Dan Trencher. Senior Vice President, Product and Strategy, Teladoc: It depends a bit on what sort of positioning that health system has and where their talent applies. If it is a health system focused on consumer experience and having a long-term relationship with patients, then other digital and tech companies building that same relationship with patients are competitive for talent. I think we are seeing the same thing happening in the other direction. People with healthcare knowledge are going to get hired by the big tech companies or health plans. Those companies trying to get into the healthcare space are going to look for people with healthcare experience.

Tom Utech. Vice President of Marketing and Strategic Innovation, BD: The one role that's going to reach a critical point is nursing. Nurses traditionally work in hospitals and physician offices, but what I hear more and more from customers is nurses have so many options like clinics that are going up and other types of employment, and it's really creating shortages on acute care side. As more and more of these nontraditional players get into the market, they are going to draw some of that key nursing talent out, which is going to stress the system even more.  

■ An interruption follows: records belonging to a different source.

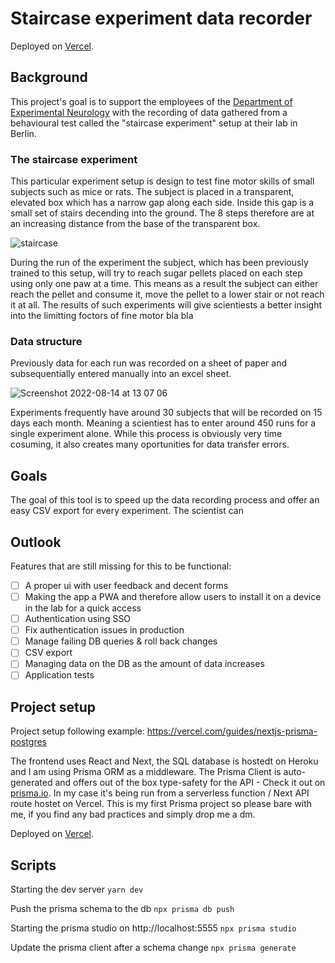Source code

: # Staircase experiment data recorder

Deployed on [Vercel](https://staircase-recorder.vercel.app/).

## Background

This project's goal is to support the employees of the [Department of Experimental Neurology](https://expneuro.charite.de/en/) with the recording of data gathered from a behavioural test called the "staircase experiment" setup at their lab in Berlin.

### The staircase experiment

This particular experiment setup is design to test fine motor skills of small subjects such as mice or rats. The subject is placed in a transparent, elevated box which has a narrow gap along each side. Inside this gap is a small set of stairs decending into the ground. The 8 steps therefore are at an increasing distance from the base of the transparent box.

![staircase](https://user-images.githubusercontent.com/34210193/184666679-74d38505-a8a6-4441-9f35-84ba3a895fae.jpg)

During the run of the experiment the subject, which has been previously trained to this setup, will try to reach sugar pellets placed on each step using only one paw at a time. This means as a result the subject can either reach the pellet and consume it, move the pellet to a lower stair or not reach it at all.
The results of such experiments will give scientiests a better insight into the limitting foctors of fine motor bla bla

### Data structure

Previously data for each run was recorded on a sheet of paper and subsequentially entered manually into an excel sheet.

![Screenshot 2022-08-14 at 13 07 06](https://user-images.githubusercontent.com/34210193/184667968-64e53936-435c-4d53-89b8-6128ce618703.png)

Experiments frequently have around 30 subjects that will be recorded on 15 days each month. Meaning a scientiest has to enter around 450 runs for a single experiment alone. While this process is obviously very time cosuming, it also creates many oportunities for data transfer errors.

## Goals

The goal of this tool is to speed up the data recording process and offer an easy CSV export for every experiment. The scientist can

## Outlook

Features that are still missing for this to be functional:

- [ ] A proper ui with user feedback and decent forms
- [ ] Making the app a PWA and therefore allow users to install it on a device in the lab for a quick access
- [ ] Authentication using SSO
- [ ] Fix authentication issues in production
- [ ] Manage failing DB queries & roll back changes
- [ ] CSV export
- [ ] Managing data on the DB as the amount of data increases
- [ ] Application tests

## Project setup

Project setup following example: https://vercel.com/guides/nextjs-prisma-postgres

The frontend uses React and Next, the SQL database is hostedt on Heroku and I am using Prisma ORM as a middleware. The Prisma Client is auto-generated and offers out of the box type-safety for the API - Check it out on [prisma.io](https://www.prisma.io/). In my case it's being run from a serverless function / Next API route hostet on Vercel. This is my first Prisma project so please bare with me, if you find any bad practices and simply drop me a dm.

Deployed on [Vercel](https://staircase-recorder.vercel.app/).

## Scripts

Starting the dev server `yarn dev`

Push the prisma schema to the db `npx prisma db push`

Starting the prisma studio on http://localhost:5555 `npx prisma studio`

Update the prisma client after a schema change `npx prisma generate`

Wes Wright. Chief Technology Officer, Imprivata: The answer is: Anybody in IT. We are in competition with everybody who is in technology right now. It wasn't that way 5 to 7 years ago. We somewhat egotistically thought that in order to do IT in healthcare, you needed a healthcare background, yet we weren't hiring people with healthcare backgrounds anyhow. [Hospitals] started the war by hiring from the software companies. Then they went, "Ok if you are going to hire from us, we're going to hire from you." You have Microsoft and Amazon that are snapping up healthcare IT people. At the same time, healthcare is attracting IT people from other industries, Providence St. Joseph Health just hired a former Microsoft employee as CIO, for example. So really, it's a wash.

Megan Callahan, Vice President of Healthcare, Lyft: As the healthcare industry continues to evolve, there is some shifting going on among the top talent. As more avenues open up to build healthcare solutions, more medical professionals are naturally going to pursue these new opportunities. This is an exciting development – as more minds and more energy goes behind solving some of the most pressing industry issues, we are going to end up with better products and outcomes for patients.

Jason Considine, Senior Vice President, Patient Collections and Engagement, Experian Health: All tech IT companies, the Apples and Amazons, and I would put us in that boat too. Hospitals are in competition with us for talent. We have similar needs from an IT and tech perspective. It's interesting Apple, Google and those types of companies have started hiring a lot of physicians.

This article was updated Feb. 25 at 2:40 p.m. CST.